It’s always affirming when you’re forced to realign your musical parameters. It doesn’t happen too often, those moments at gigs where you’re constantly questioning whether you’re in the presence of greatness or lunacy. Everyone likes a challenge and tonight’s freeform analogue exploration by German minimalist and ambient specialists Ambiq is among the most challenging musical experiences I’ve ever encountered.
Fronted by Max Loderbauer with the quite amazing Claudio Puntin on clarinet and Samuel Roher on drums and pads, tonight’s special show in the spectacular auditorium setting of the Funkhaus is given an extra boost by the fact one Ricardo Villalobos is operating modular synthesisers. Coupled with an early cinema screening of the much talked about documentary I Think Of Germany At Night and an afterparty heavy on the minimal and microhouse running until 7am, this was quite the ticket.
However, those expecting a live analogue reworking of Villalobos’ finest techno moments probably weren’t prepared for the weight of abstraction on display. Ambiq is very much its own experimental entity and Villalobos was an invited guest; from the off the freeform nature of the performance was apparent. With perpetual regularity, sound was essayed with very little regard to time signature, the focus being, always, on spontaneity. Exemplified by Roher’s off-time drum work, the utilisation of a symbol sweeps and delicate knocks of the high-hat interspersed with pad work allowed for little semblance of a linear pulse.
Perhaps the most musically captivating moments from the evening came in the unlikely form of the clarinet. Deployed as a constant among the synth meandering, it’s increasing potency in the second half of the performance was welcome.

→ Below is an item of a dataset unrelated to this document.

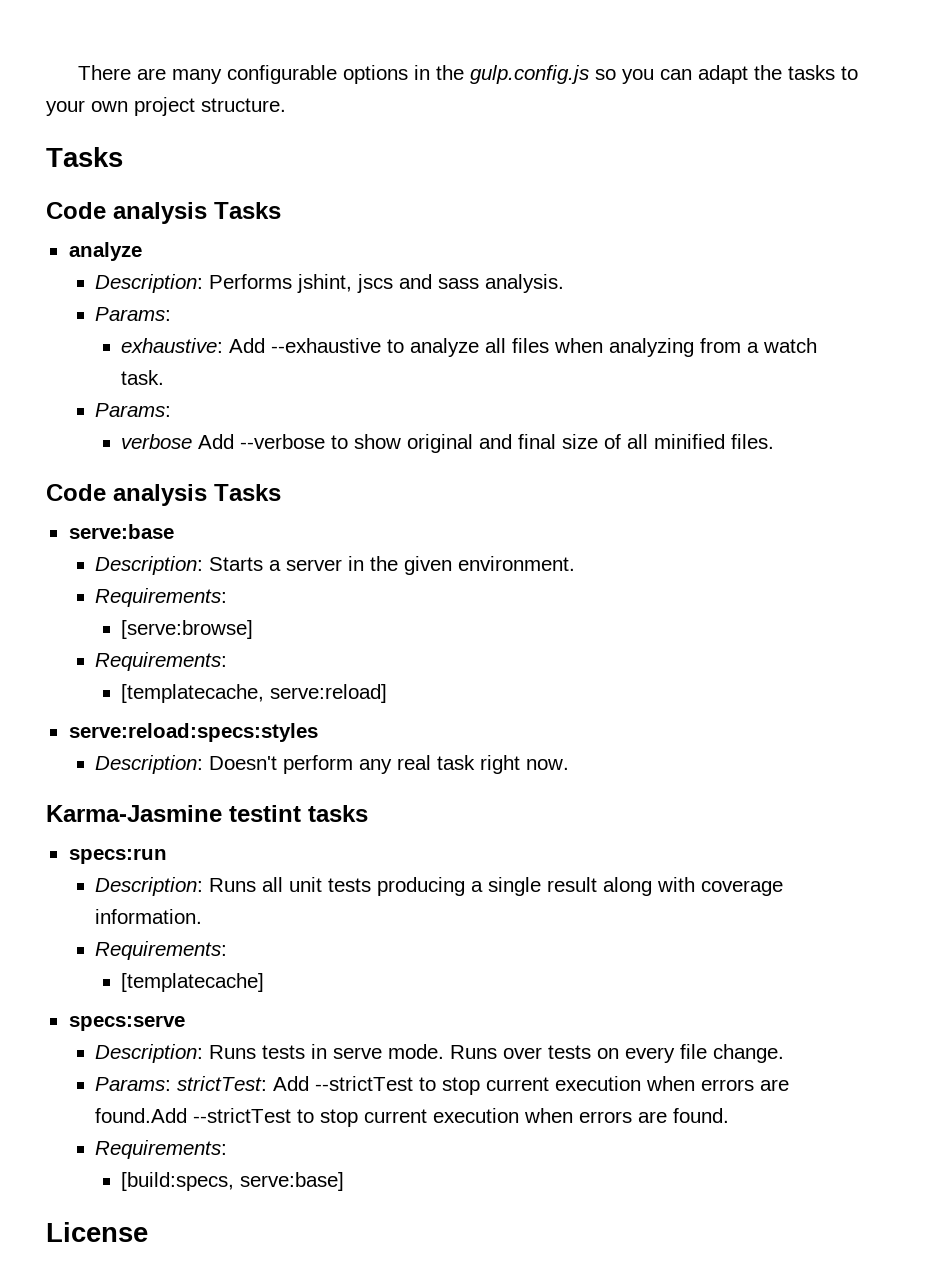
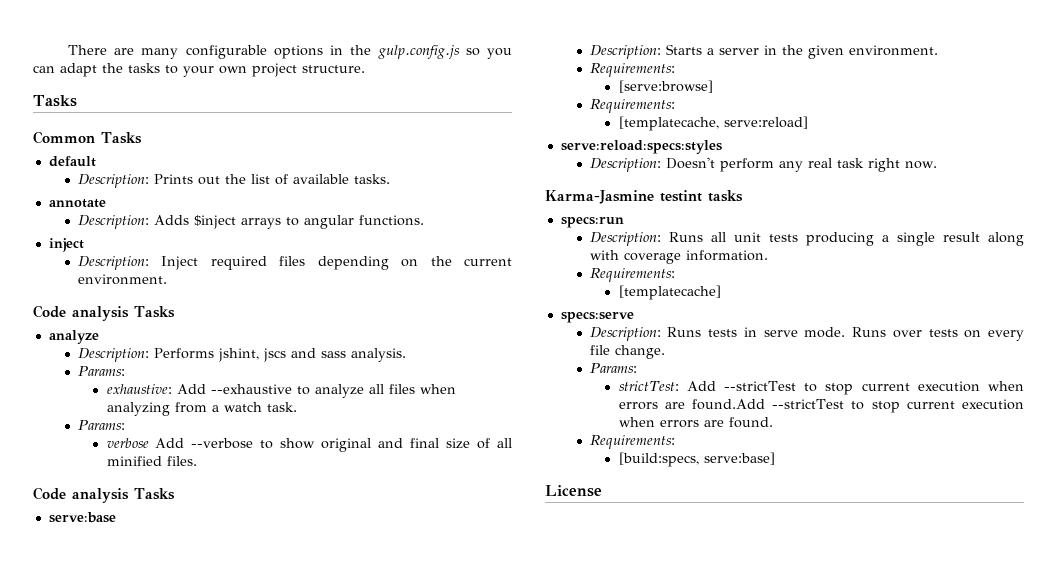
(123, 157) none -> [33,131,142,144] [48,156,96,167] [77,174,390,188] [48,199,106,208] [77,215,424,229] [48,238,84,252] [77,256,513,270] [77,274,167,285] // Common Tasks // default // Description: Prints out the list of available tasks. // annotate // Description: Adds $inject arrays to angular functions. // inject // Description: Inject required files depending on the current environment.
(171, 1084) none -> (637, 368) //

The contrast between Villalobos and Loderbauer behind their two modular synths was marked. The former in a constant state of flux, constantly manipulating and moving, the other still and clinical with a fixed expression of stoic reassurance. Loderbauer has always provided Villalobos with an outlet for the not-often-seen part of his character that places experimental sound on an equal footing with more rhythm-led music and, while this borderless parameter occasionally infuses itself into his techno, tonight a lack of syncopation will cause many to leave before the two hour performance is over. The breaks between the tangible pieces of rhythm in the performance are minimalism at its most challenging. A bleep here, a squeak here and yet somehow it does hang together, with sections eventually finding their path or seguing into others allowing for a finale of sorts.
Ambiq’s charm lies in its complete disregard for form. On a soundsystem as strong as Funkhaus’, and in such a grand setting, the magic here lay in letting go of preconception – and the fact that one of techno’s greatest innovators was playing live. This was adhered to by those who knew what to expect, and by others whose open-mindedness is to be applauded. Although you were left with the feeling that, should the bar have been pushed too high this evening it wouldn’t weigh at all heavily on the minds of the performing protagonists.